The son of censored and imprisoned Iranian cinema great Jafar Panahi shares his dad’s knack for working with child actors, though Panah P. lets his moppet discovery show off a little more—in fact, six-year-old Rayan Sarlak is so charismatic he threatens to overwhelm the movie. But his dominating charm (and incredible comic timing) is what keeps the adults trapped in a car with him for a cross-country drive from addressing their issues—and what leavens the sadness as the film’s core. The landscape they pass through is framed with awe, and one harrowing scene, filmed entirely in a long shot, dares you not to be impressed. If you’ve been looking to ease into Iranian film, start here, with the latest great humanist to join the tradition. Now when do we get to see Jafar’s latest, No Bears, in these parts? (Full review here.)

1. Aftersun

Charlotte Wells’s remarkable directorial debut follows one curious 11-year-old girl named Sophie (Frankie Corio) along a dreamlike Mediterranean vacation as she attempts to solve the riddle that is her father, Callum (Paul Mescal).

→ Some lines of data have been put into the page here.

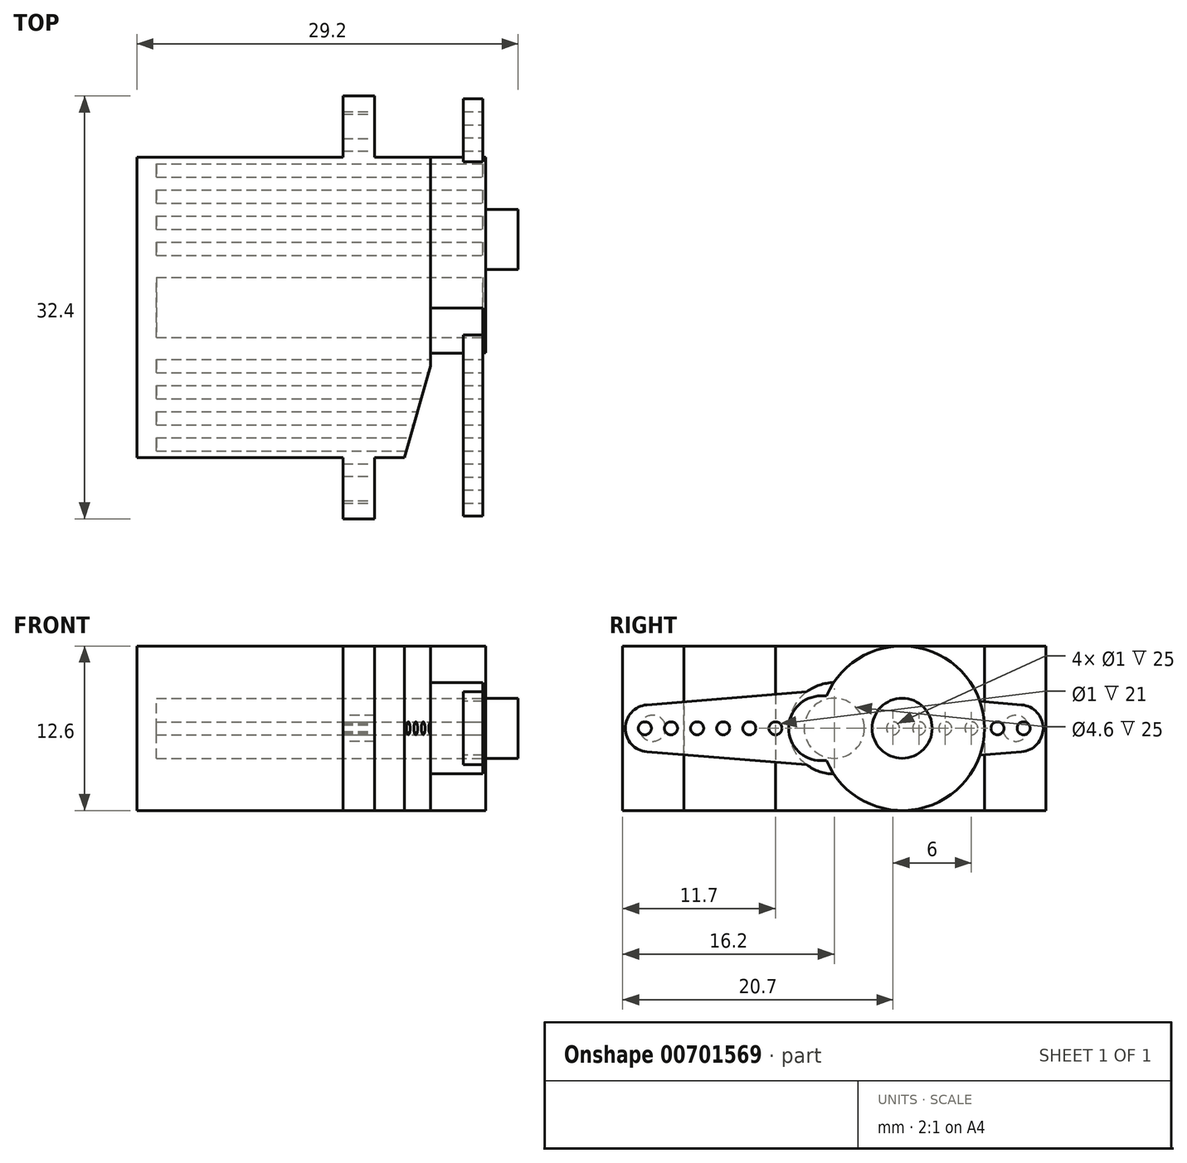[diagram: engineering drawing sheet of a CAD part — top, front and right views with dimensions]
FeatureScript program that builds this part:
annotation { "Feature Type Name" : "Feature", "Feature Type Description" : "" }
export const myFeature = defineFeature(function(context is Context, id is Id, definition is map)
    precondition{}
    {
        {
            var Q0;
            Q0=qCreatedBy(makeId("Top.planeOp"),FACE);
            var sketch = newSketch(context, id + "F0", { "sketchPlane" : qUnion([Q0])});
            skLineSegment(sketch, "E0.bottom", {"start": v(-22.5, 11.5) * mm, "end": v(0, 11.5) * mm});
            skLineSegment(sketch, "E0.top", {"start": v(-22.5, -11.5) * mm, "end": v(0, -11.5) * mm});
            skLineSegment(sketch, "E0.left", {"start": v(-22.5, 11.5) * mm, "end": v(-22.5, -11.5) * mm});
            skLineSegment(sketch, "E0.right", {"start": v(0, 11.5) * mm, "end": v(0, -11.5) * mm});
            skPoint(sketch, "E1", {"position": v(-22.5, 0) * mm});
            skSolve(sketch);
        }
        {
            var Q0;
            Q0=qSketchRegion(id+"F0",true);
            extrude(context, id + "F1", {"entities" : qUnion([Q0]), "endBound" : BoundingType.SYMMETRIC, "depth" : 12.6 * mm, "offsetDistance" : 25 * mm});
        }
        {
            var Q0;
            Q0=makeQuery(id+"F1.opExtrude","SWEPT_EDGE",EDGE,{"disambiguationData":[OSD([sQuery(id+"F0.wireOp",EDGE,"E0.top"),sQuery(id+"F0.wireOp",EDGE,"E0.right")])]});
            chamfer(context, id + "F2", {"entities" : qUnion([Q0]), "chamferType" : ChamferType.TWO_OFFSETS, "width1" : 7 * mm, "oppositeDirection" : false, "width2" : 2 * mm, "tangentPropagation" : true});
        }
        {
            var Q0;
            Q0=makeQuery(id+"F1.opExtrude","SWEPT_FACE",FACE,{"disambiguationData":[OSD([sQuery(id+"F0.wireOp",EDGE,"E0.right")])]});
            cPlane(context, id + "F3", {"entities" : qUnion([Q0]), "cplaneType" : CPlaneType.OFFSET, "offset" : (22.5 - 15.8) * mm, "oppositeDirection" : true, "width" : 150 * mm, "height" : 150 * mm});
        }
        {
            var Q0;
            Q0=qCreatedBy(id+"F3.planeOp",FACE);
            var sketch = newSketch(context, id + "F4", { "sketchPlane" : qUnion([Q0])});
            skLineSegment(sketch, "E2.bottom", {"start": v(16.2, 6.3) * mm, "end": v(-16.2, 6.3) * mm});
            skLineSegment(sketch, "E2.top", {"start": v(16.2, -6.3) * mm, "end": v(-16.2, -6.3) * mm});
            skLineSegment(sketch, "E2.left", {"start": v(16.2, 6.3) * mm, "end": v(16.2, -6.3) * mm});
            skLineSegment(sketch, "E2.right", {"start": v(-16.2, 6.3) * mm, "end": v(-16.2, -6.3) * mm});
            skPoint(sketch, "E2.middle", {"position": v(0, 0) * mm});
            skCircle(sketch, "E3", {"center": v(-13.9, 0) * mm, "radius": 1 * mm});
            skCircle(sketch, "E4", {"center": v(13.9, 0) * mm, "radius": 1 * mm});
            skLineSegment(sketch, "E5", {"start": v(-13.9, 0) * mm, "end": v(13.9, 0) * mm, "construction": true});
            skSolve(sketch);
        }
        {
            var Q0;
            Q0=qSketchRegion(id+"F4",true);
            extrude(context, id + "F5", {"entities" : qUnion([Q0]), "operationType" : NewBodyOperationType.ADD, "depth" : 2.4 * mm, "offsetDistance" : 25 * mm});
        }
        {
            var Q0;
            Q0=makeQuery(id+"F1.opExtrude","SWEPT_FACE",FACE,{"disambiguationData":[OSD([sQuery(id+"F0.wireOp",EDGE,"E0.right")])]});
            var sketch = newSketch(context, id + "F6", { "sketchPlane" : qUnion([Q0])});
            skCircle(sketch, "E6", {"center": v(5.2, 0) * mm, "radius": 6.3 * mm});
            skArc(sketch, "E7", {"start": v(-1, 2.48) * mm, "mid": v(-3.49, 0) * mm, "end": v(-1, -2.48) * mm});
            skLineSegment(sketch, "E8", {"start": v(-1, -0.36) * mm, "end": v(-1, 0) * mm, "construction": true});
            skLineSegment(sketch, "E9", {"start": v(-1, -2.48) * mm, "end": v(-0.59, -2.48) * mm});
            skLineSegment(sketch, "E10", {"start": v(-1, 2.48) * mm, "end": v(-0.59, 2.48) * mm});
            skSolve(sketch);
        }
        {
            var Q0;
            Q0=qSketchRegion(id+"F6",true);
            extrude(context, id + "F7", {"entities" : qUnion([Q0]), "operationType" : NewBodyOperationType.ADD, "depth" : 4.2 * mm, "offsetDistance" : 25 * mm});
        }
        {
            var Q0;
            Q0=makeQuery(id+"F7.opExtrude","CAP_FACE",FACE,{"disambiguationData":[OSD([sQuery(id+"F6.wireOp",EDGE,"E6"),sQuery(id+"F6.wireOp",EDGE,"E7"),sQuery(id+"F6.wireOp",EDGE,"E9"),sQuery(id+"F6.wireOp",EDGE,"E10")])],"isStart":false});
            var sketch = newSketch(context, id + "F8", { "sketchPlane" : qUnion([Q0])});
            skCircle(sketch, "E11", {"center": v(5.2, 0) * mm, "radius": 2.3 * mm});
            skSolve(sketch);
        }
        {
            var Q0;
            Q0=qSketchRegion(id+"F8",true);
            extrude(context, id + "F9", {"entities" : qUnion([Q0]), "operationType" : NewBodyOperationType.ADD, "depth" : (29.2 - 26.7) * mm, "offsetDistance" : 25 * mm});
        }
        {
            var Q0;
            Q0=qCreatedBy(makeId("Right.planeOp"),FACE);
            var sketch = newSketch(context, id + "F10", { "sketchPlane" : qUnion([Q0])});
            skCircle(sketch, "E12", {"center": v(0, 0) * mm, "radius": 3.5 * mm});
            skSolve(sketch);
        }
        {
            var Q0;
            Q0=qSketchRegion(id+"F10",true);
            extrude(context, id + "F11", {"entities" : qUnion([Q0]), "depth" : 4 * mm, "offsetDistance" : 25 * mm});
        }
        {
            var Q0;
            Q0=makeQuery(id+"F11.opExtrude","CAP_FACE",FACE,{"disambiguationData":[OSD([sQuery(id+"F10.wireOp",EDGE,"E12")])],"isStart":false});
            var sketch = newSketch(context, id + "F12", { "sketchPlane" : qUnion([Q0])});
            skCircle(sketch, "E13", {"center": v(0, 0) * mm, "radius": 2.3 * mm});
            skSolve(sketch);
        }
        {
            var Q0;
            Q0=makeQuery(id+"F11.opExtrude","CAP_FACE",FACE,{"disambiguationData":[OSD([sQuery(id+"F10.wireOp",EDGE,"E12")])],"isStart":false});
            var sketch = newSketch(context, id + "F13", { "sketchPlane" : qUnion([Q0])});
            skLineSegment(sketch, "E14", {"start": v(2.1, 2.8) * mm, "end": v(14.35, 1.8) * mm});
            skLineSegment(sketch, "E15", {"start": v(14.35, -1.8) * mm, "end": v(2.1, -2.8) * mm});
            skPoint(sketch, "E16.visualSharp", {"position": v(36.19, 0) * mm});
            skArc(sketch, "E16.filletArc", {"start": v(14.35, -1.8) * mm, "mid": v(16, 0) * mm, "end": v(14.35, 1.8) * mm});
            skPoint(sketch, "E17", {"position": v(16, 0) * mm});
            skLineSegment(sketch, "E18", {"start": v(0, 6.54) * mm, "end": v(0, 4.42) * mm, "construction": true});
            skLineSegment(sketch, "E19.MirrorCS", {"start": v(-2.1, 2.8) * mm, "end": v(-14.35, 1.8) * mm});
            skLineSegment(sketch, "E20.MirrorCS", {"start": v(-14.35, -1.8) * mm, "end": v(-2.1, -2.8) * mm});
            skArc(sketch, "E21.MirrorCS", {"start": v(-14.35, -1.8) * mm, "mid": v(-16, 0) * mm, "end": v(-14.35, 1.8) * mm});
            skPoint(sketch, "E22.MirrorP", {"position": v(-16, 0) * mm});
            skLineSegment(sketch, "E23", {"start": v(-2.1, 2.8) * mm, "end": v(2.1, 2.8) * mm});
            skLineSegment(sketch, "E24", {"start": v(2.1, -2.8) * mm, "end": v(-2.1, -2.8) * mm});
            skSolve(sketch);
        }
        {
            var Q0;
            Q0=qSketchRegion(id+"F13",true);
            extrude(context, id + "F14", {"entities" : qUnion([Q0]), "operationType" : NewBodyOperationType.ADD, "oppositeDirection" : true, "depth" : 1.5 * mm, "offsetDistance" : 25 * mm});
        }
        {
            var Q0;
            Q0=qSketchRegion(id+"F12",true);
            extrude(context, id + "F15", {"entities" : qUnion([Q0]), "operationType" : NewBodyOperationType.REMOVE, "oppositeDirection" : true, "depth" : 25 * mm, "offsetDistance" : 25 * mm});
        }
        {
            var Q0;
            Q0=makeQuery(id+"F14.boolean.opBoolean","MERGE",FACE,{"derivedFrom":[makeQuery(id+"F11.opExtrude","CAP_FACE",FACE,{"disambiguationData":[OSD([sQuery(id+"F10.wireOp",EDGE,"E12")])],"isStart":false}),makeQuery(id+"F14.opExtrude","CAP_FACE",FACE,{"disambiguationData":[OSD([sQuery(id+"F13.wireOp",EDGE,"E14"),sQuery(id+"F13.wireOp",EDGE,"E15"),sQuery(id+"F13.wireOp",EDGE,"E16.filletArc"),sQuery(id+"F13.wireOp",EDGE,"E19.MirrorCS"),sQuery(id+"F13.wireOp",EDGE,"E20.MirrorCS"),sQuery(id+"F13.wireOp",EDGE,"E21.MirrorCS"),sQuery(id+"F13.wireOp",EDGE,"E23"),sQuery(id+"F13.wireOp",EDGE,"E24")])],"isStart":true})]});
            var sketch = newSketch(context, id + "F16", { "sketchPlane" : qUnion([Q0])});
            skCircle(sketch, "E25", {"center": v(4.5, 0) * mm, "radius": 0.5 * mm});
            skCircle(sketch, "E26.1.0.0", {"center": v(6.5, 0) * mm, "radius": 0.5 * mm});
            skCircle(sketch, "E26.2.0.0", {"center": v(8.5, 0) * mm, "radius": 0.5 * mm});
            skCircle(sketch, "E26.3.0.0", {"center": v(10.5, 0) * mm, "radius": 0.5 * mm});
            skCircle(sketch, "E26.4.0.0", {"center": v(12.5, 0) * mm, "radius": 0.5 * mm});
            skCircle(sketch, "E26.5.0.0", {"center": v(14.5, 0) * mm, "radius": 0.5 * mm});
            skLineSegment(sketch, "E26.direction1", {"start": v(4.5, 0) * mm, "end": v(6.5, 0) * mm, "construction": true});
            skLineSegment(sketch, "E27", {"start": v(0, 7.5) * mm, "end": v(0, 4.47) * mm, "construction": true});
            skCircle(sketch, "E28.MirrorC", {"center": v(-14.5, 0) * mm, "radius": 0.5 * mm});
            skCircle(sketch, "E29.MirrorC", {"center": v(-12.5, 0) * mm, "radius": 0.5 * mm});
            skCircle(sketch, "E30.MirrorC", {"center": v(-10.5, 0) * mm, "radius": 0.5 * mm});
            skCircle(sketch, "E31.MirrorC", {"center": v(-8.5, 0) * mm, "radius": 0.5 * mm});
            skCircle(sketch, "E32.MirrorC", {"center": v(-6.5, 0) * mm, "radius": 0.5 * mm});
            skCircle(sketch, "E33.MirrorC", {"center": v(-4.5, 0) * mm, "radius": 0.5 * mm});
            skSolve(sketch);
        }
        {
            var Q0;
            Q0 = qSketchRegion(id + "F16", true);
            extrude(context, id + "F17", {"entities" : qUnion([Q0]), "operationType" : NewBodyOperationType.REMOVE, "oppositeDirection" : true, "depth" : 25 * mm, "offsetDistance" : 25 * mm});
        }
    });
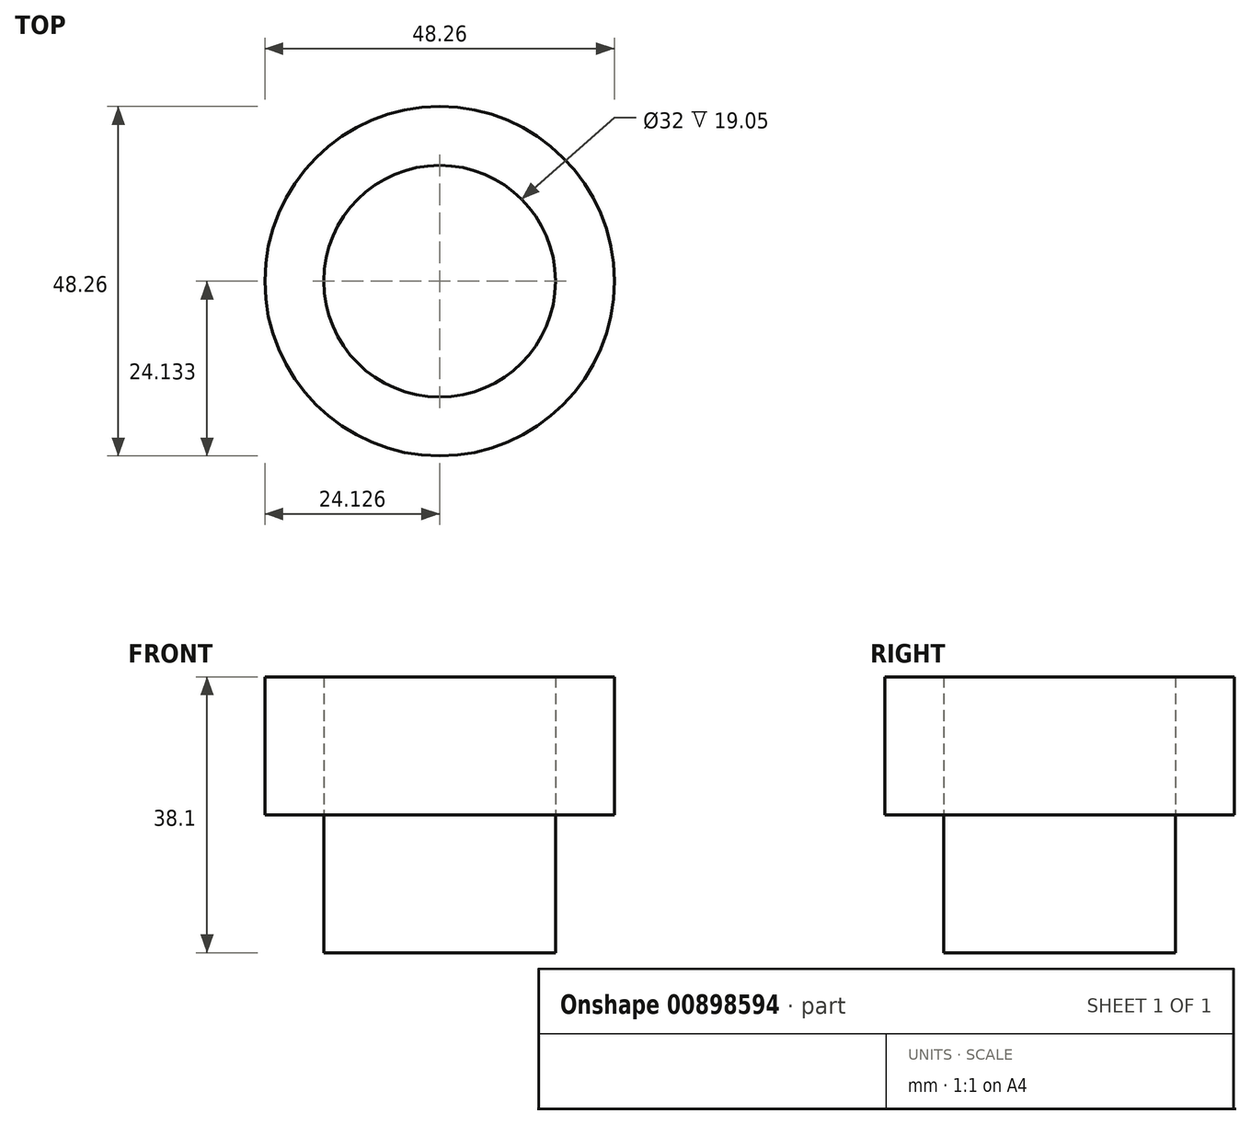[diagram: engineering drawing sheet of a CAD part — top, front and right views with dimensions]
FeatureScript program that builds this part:
annotation { "Feature Type Name" : "Feature", "Feature Type Description" : "" }
export const myFeature = defineFeature(function(context is Context, id is Id, definition is map)
    precondition{}
    {
        {
            var Q0;
            Q0=qCreatedBy(makeId("Top.planeOp"),FACE);
            var sketch = newSketch(context, id + "F0", { "sketchPlane" : qUnion([Q0])});
            skCircle(sketch, "E0", {"center": v(-4.22, 14.48) * mm, "radius": 16 * mm});
            skCircle(sketch, "E1", {"center": v(-4.22, 14.48) * mm, "radius": 19.05 * mm});
            skSolve(sketch);
        }
        {
            var Q0;
            Q0=makeQuery(id+"F0.imprint","IMPRINT",FACE,{"disambiguationData":[TD([[makeQuery(id+"F0.imprint","IMPRINT",EDGE,{"derivedFrom":sQuery(id+"F0.wireOp",EDGE,"E0")}),1.0]])]});
            extrude(context, id + "F1", {"entities" : qUnion([Q0]), "depth" : 19.05 * mm, "offsetDistance" : 25.4 * mm});
        }
        {
            var Q0;
            Q0=makeQuery(id+"F1.opExtrude","CAP_FACE",FACE,{"disambiguationData":[OSD([sQuery(id+"F0.wireOp",EDGE,"E0")])],"isStart":false});
            var sketch = newSketch(context, id + "F2", { "sketchPlane" : qUnion([Q0])});
            skCircle(sketch, "E2", {"center": v(-4.22, 14.48) * mm, "radius": 24.13 * mm});
            skSolve(sketch);
        }
        {
            var Q0;
            Q0=makeQuery(id+"F2.imprint","IMPRINT",FACE,{"disambiguationData":[TD([[makeQuery(id+"F2.imprint","IMPRINT",EDGE,{"derivedFrom":sQuery(id+"F2.wireOp",EDGE,"E2")}),1.0]])]});
            extrude(context, id + "F3", {"entities" : qUnion([Q0]), "depth" : 19.05 * mm, "offsetDistance" : 25.4 * mm});
        }
    });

We also intermittently watch Sophie 20 years later, closer to Callum’s age when she last saw him, attempting to decipher the past through her home video footage of the trip. Subtle without being opaque, Aftersun simply refuses to tell us anything it doesn’t show us, illustrating how intimacy and distance can coexist in a relationship. And Mescal works with that distance masterfully, his performance illuminating the fact that some things can’t be shown, only told: The closer Wells’s (or Sophie’s) camera approaches him, the less he reveals. (Full review here.)